There are many aspects to the modern world full of excitement and possibility. The other side of the coin is that technological advances make it far more difficult to retain privacy.
We have cameras on the street corners, cameras at the gas station, in the bank, even on our own computers. Some of these are run by private companies trying to protect their own assets. Some are run by government to “protect the public.” Some are run by us. And some can be taken over by hackers with dubious agendas.
Couple all of the technology that has emerged within our own lifetimes with the types of threats that have emerged in the same span of time and you have a recipe for the destruction of liberty.
The NSA has been following phone records, internet traffic, and who knows what else that we still haven’t heard about. Foreign governments and organized crime hackers get into major corporate databases and take our personal information.
In response, we have intensive and intrusive security at airports applied without common sense. We have databases that can track a car and the driver’s daily routine by correlating photographs of the vehicle’s license plate.

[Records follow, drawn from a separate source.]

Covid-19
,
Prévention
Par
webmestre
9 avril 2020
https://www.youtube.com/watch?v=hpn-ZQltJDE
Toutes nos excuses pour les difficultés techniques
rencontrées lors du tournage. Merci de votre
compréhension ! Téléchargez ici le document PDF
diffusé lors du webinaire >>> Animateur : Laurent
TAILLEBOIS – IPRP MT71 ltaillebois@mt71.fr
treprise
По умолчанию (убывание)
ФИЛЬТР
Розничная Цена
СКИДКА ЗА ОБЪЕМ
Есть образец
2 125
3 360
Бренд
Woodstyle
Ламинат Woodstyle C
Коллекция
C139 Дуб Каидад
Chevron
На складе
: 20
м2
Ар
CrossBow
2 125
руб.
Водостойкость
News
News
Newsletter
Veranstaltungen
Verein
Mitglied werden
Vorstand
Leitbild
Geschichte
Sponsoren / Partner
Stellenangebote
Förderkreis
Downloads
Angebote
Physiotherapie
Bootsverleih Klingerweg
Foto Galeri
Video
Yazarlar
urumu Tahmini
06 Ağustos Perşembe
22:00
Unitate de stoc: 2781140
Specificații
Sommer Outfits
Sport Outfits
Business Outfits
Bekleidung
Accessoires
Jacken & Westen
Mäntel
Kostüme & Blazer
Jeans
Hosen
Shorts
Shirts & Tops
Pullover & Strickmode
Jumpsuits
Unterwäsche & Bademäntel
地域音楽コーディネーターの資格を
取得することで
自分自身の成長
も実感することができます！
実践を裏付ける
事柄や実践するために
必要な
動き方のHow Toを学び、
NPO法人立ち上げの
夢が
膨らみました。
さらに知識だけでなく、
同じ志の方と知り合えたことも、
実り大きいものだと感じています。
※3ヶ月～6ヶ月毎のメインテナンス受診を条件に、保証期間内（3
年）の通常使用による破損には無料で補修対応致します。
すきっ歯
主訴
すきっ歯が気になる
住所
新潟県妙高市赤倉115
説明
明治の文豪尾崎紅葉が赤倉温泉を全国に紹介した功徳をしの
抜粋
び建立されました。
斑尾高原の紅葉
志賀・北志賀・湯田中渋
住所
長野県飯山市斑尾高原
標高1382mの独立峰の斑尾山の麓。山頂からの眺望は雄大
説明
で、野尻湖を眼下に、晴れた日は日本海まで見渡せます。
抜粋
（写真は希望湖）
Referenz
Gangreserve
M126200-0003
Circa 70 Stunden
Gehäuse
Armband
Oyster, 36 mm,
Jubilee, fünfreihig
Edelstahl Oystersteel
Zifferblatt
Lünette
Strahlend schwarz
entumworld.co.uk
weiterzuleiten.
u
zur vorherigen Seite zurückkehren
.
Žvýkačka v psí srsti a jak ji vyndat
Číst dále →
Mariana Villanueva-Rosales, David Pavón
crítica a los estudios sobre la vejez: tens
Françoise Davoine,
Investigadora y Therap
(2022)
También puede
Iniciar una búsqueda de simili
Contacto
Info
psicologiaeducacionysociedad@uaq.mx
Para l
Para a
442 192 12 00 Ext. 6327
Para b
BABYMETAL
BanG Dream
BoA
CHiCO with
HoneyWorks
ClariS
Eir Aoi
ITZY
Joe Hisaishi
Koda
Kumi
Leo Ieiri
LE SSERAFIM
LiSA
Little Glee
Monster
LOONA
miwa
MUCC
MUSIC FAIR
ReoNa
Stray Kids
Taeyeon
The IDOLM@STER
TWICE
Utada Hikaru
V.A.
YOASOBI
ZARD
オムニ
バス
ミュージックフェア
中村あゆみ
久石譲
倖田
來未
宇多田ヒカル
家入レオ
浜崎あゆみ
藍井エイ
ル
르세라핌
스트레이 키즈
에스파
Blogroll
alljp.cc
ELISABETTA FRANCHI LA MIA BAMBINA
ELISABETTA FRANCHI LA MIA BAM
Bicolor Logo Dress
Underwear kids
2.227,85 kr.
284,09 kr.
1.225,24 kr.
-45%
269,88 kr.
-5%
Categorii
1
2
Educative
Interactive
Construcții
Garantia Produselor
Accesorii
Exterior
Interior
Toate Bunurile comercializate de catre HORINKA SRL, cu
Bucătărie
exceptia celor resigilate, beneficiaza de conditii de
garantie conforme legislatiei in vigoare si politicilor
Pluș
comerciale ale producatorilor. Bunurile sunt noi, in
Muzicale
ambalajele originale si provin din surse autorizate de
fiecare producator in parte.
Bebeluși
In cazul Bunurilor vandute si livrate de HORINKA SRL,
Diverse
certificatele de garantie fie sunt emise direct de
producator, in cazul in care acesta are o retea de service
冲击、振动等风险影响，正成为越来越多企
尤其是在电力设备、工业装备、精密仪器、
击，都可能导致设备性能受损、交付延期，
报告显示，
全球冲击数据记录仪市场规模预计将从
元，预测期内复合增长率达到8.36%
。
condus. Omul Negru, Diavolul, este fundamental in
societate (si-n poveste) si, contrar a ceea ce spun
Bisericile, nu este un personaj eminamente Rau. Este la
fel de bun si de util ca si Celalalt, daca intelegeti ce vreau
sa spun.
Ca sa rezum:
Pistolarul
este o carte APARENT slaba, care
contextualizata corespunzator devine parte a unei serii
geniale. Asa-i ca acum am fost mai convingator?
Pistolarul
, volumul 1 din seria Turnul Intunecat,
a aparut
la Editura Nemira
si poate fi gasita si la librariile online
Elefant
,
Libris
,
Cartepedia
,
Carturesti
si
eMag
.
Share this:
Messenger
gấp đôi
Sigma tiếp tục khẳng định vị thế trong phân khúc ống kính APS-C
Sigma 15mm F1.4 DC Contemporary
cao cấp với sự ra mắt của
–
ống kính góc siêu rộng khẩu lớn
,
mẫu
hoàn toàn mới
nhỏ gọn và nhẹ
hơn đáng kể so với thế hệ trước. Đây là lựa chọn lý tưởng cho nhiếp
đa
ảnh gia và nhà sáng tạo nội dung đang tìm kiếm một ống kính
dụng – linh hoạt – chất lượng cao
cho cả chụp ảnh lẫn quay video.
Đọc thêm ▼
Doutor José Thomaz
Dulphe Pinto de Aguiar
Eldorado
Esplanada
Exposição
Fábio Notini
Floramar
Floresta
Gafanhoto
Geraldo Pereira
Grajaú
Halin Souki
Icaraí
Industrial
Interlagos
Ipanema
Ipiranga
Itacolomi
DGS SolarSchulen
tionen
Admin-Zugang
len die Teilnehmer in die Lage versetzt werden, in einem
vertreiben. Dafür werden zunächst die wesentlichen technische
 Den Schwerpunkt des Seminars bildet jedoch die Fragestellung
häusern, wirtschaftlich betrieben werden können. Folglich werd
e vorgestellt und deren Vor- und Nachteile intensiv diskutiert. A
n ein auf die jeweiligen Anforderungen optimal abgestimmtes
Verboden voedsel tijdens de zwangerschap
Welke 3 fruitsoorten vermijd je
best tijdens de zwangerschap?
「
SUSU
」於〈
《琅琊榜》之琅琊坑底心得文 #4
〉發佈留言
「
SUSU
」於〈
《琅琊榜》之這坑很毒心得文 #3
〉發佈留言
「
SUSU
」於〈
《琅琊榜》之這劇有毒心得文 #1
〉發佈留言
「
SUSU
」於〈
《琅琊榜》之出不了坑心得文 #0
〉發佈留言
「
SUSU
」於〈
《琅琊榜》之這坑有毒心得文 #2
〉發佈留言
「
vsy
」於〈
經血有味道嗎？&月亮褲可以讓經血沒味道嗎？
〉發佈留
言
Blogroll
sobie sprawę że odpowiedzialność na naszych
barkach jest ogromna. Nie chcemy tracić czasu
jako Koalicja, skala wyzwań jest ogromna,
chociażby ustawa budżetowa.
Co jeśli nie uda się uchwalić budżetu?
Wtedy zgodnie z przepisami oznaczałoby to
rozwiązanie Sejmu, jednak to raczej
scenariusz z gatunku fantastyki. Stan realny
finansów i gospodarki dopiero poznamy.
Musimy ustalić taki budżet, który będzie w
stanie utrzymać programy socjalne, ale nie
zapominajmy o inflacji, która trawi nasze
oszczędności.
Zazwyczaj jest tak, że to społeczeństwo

The government grabs more and more of our liberties and locks them away forever as the cost of security. I am in the outraged camp. Just because you can doesn’t mean you should. We didn’t carpet bomb Afghanistan with nuclear warheads despite having the capability to do it from a chair in Kansas.
The only thing holding the federal government back is judicial branch–for now. The data is there and ripe for abuse, and when was the last time you heard of a politician who refused to abuse power?
My God, I think I’m becoming David Brin.